News Global Market Indonesia 31 January 2023
Indonesia has submitted a request to the WTO for consultations on this issue
The EU’s anti-dumping duties on stainless steel from Indonesia have severely reduced exports, said a representative of the country’s trade ministry. Reuters informs about it.
Last week, Indonesia submitted a request to the World Trade Organization (WTO) for consultations on anti-dumping and countervailing tariffs on stainless steel products.
The EU last year imposed an anti-subsidy duty of 21% on imports of stainless steel cold-rolled flat products from Indonesia, which came on top of anti-dumping duties imposed in November 2021, ranging between 10.2% and 20.2%.
Trade Ministry senior official Djatmiko Bris Witjaksono told, that after the first implementation of the anti-dumping duties, Indonesia’s shipments to the EU dropped to around $229 million in 2021. Following the additional anti-subsidy duty, they decreased further to around $40 million in January-November of last year. According to the representative of the ministry, the volume of exports to the European Union was about $500 million annually, and the introduction of tariffs reduced the competitiveness of Indonesian products. He believes that EU policy does not comply with WTO rules.

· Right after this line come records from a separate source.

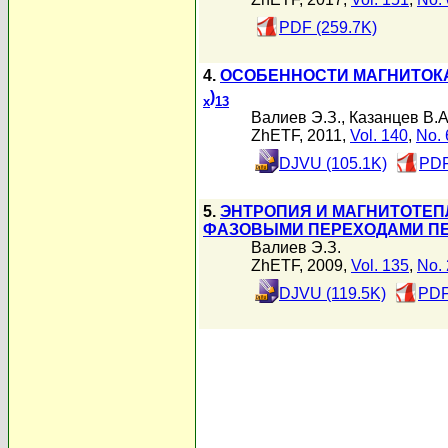
PDF (259.7K)
4.
ОСОБЕННОСТИ МАГНИТОКА
)
x
13
Валиев Э.З.
,
Казанцев В.А
ZhETF, 2011,
Vol. 140
,
No. 
DJVU (105.1K)
PDF
5.
ЭНТРОПИЯ И МАГНИТОТЕ
ФАЗОВЫМИ ПЕРЕХОДАМИ ПЕ
Валиев Э.З.
ZhETF, 2009,
Vol. 135
,
No. 
DJVU (119.5K)
PDF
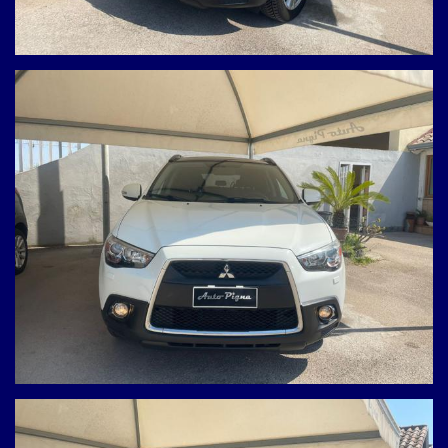
Trazione 4WD, perfetta anche su fondi difficili.
Garanzia 12 mesi inclusa nel prezzo.
Possibilità di permuta e finanziamento personalizzato.
Vieni a provarla presso la nostra sede. CI TROVIAMO
USCITA ASSE MEDIANO GIUGLIANO-PARETE-VILLARICCA (NA)
VIA PROLUNGAMENTO PIGNA, 14. GIUGLIANO IN CAMPANIA
(NA)
Contattaci per info o per fissare un test drive.
- 3939086937 Antonio.
-0818945051 Ufficio.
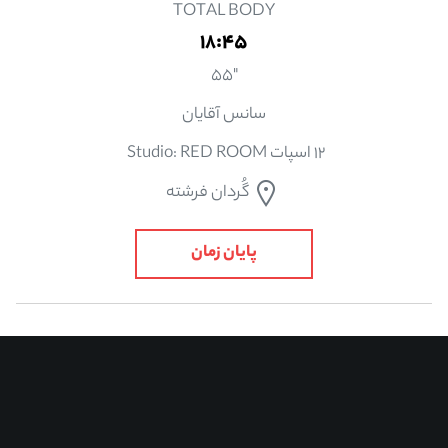
TOTAL BODY
18:45
"55
سانس آقایان
12 اسپات Studio: RED ROOM
گُردان فرشته
پایان زمان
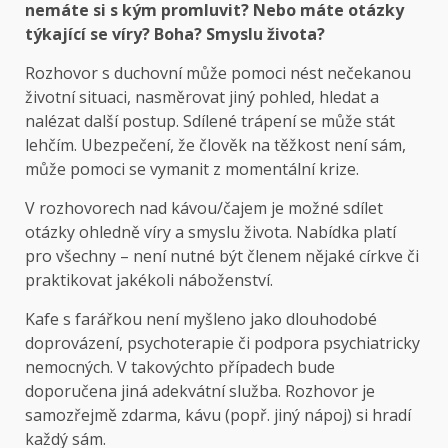
nemáte si s kým promluvit? Nebo máte otázky
týkající se víry? Boha? Smyslu života?
Rozhovor s duchovní může pomoci nést nečekanou
životní situaci, nasměrovat jiný pohled, hledat a
nalézat další postup. Sdílené trápení se může stát
lehčím. Ubezpečení, že člověk na těžkost není sám,
může pomoci se vymanit z momentální krize.
V rozhovorech nad kávou/čajem je možné sdílet
otázky ohledně víry a smyslu života. Nabídka platí
pro všechny – není nutné být členem nějaké církve či
praktikovat jakékoli náboženství.
Kafe s farářkou není myšleno jako dlouhodobé
doprovázení, psychoterapie či podpora psychiatricky
nemocných. V takovýchto případech bude
doporučena jiná adekvátní služba. Rozhovor je
samozřejmě zdarma, kávu (popř. jiný nápoj) si hradí
každý sám.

At the same time, the EU said that the bloc introduced tariffs to counter unfair state subsidies related to preferential financing of companies by China and Indonesia’s ban on nickel ore exports. Jakarta has banned the export of unprocessed nickel ore from 2020 to attract investment in the development of its own industry.
Last year, the WTO ruled in favor of the EU in a dispute with Indonesia. At the same time, the European Union and Indonesia are currently negotiating an agreement on a comprehensive economic partnership.
As GMK Center reported earlier, USA appeal four World Trade Organization (WTO) rulings against tariffs imposed by the United States on steel and aluminum imports from China, Norway, Switzerland and Turkiye. In December 2022, the WTO panel ruled that these safeguards were inconsistent with the articles of the General Agreement on Tariffs and Trade (GATT).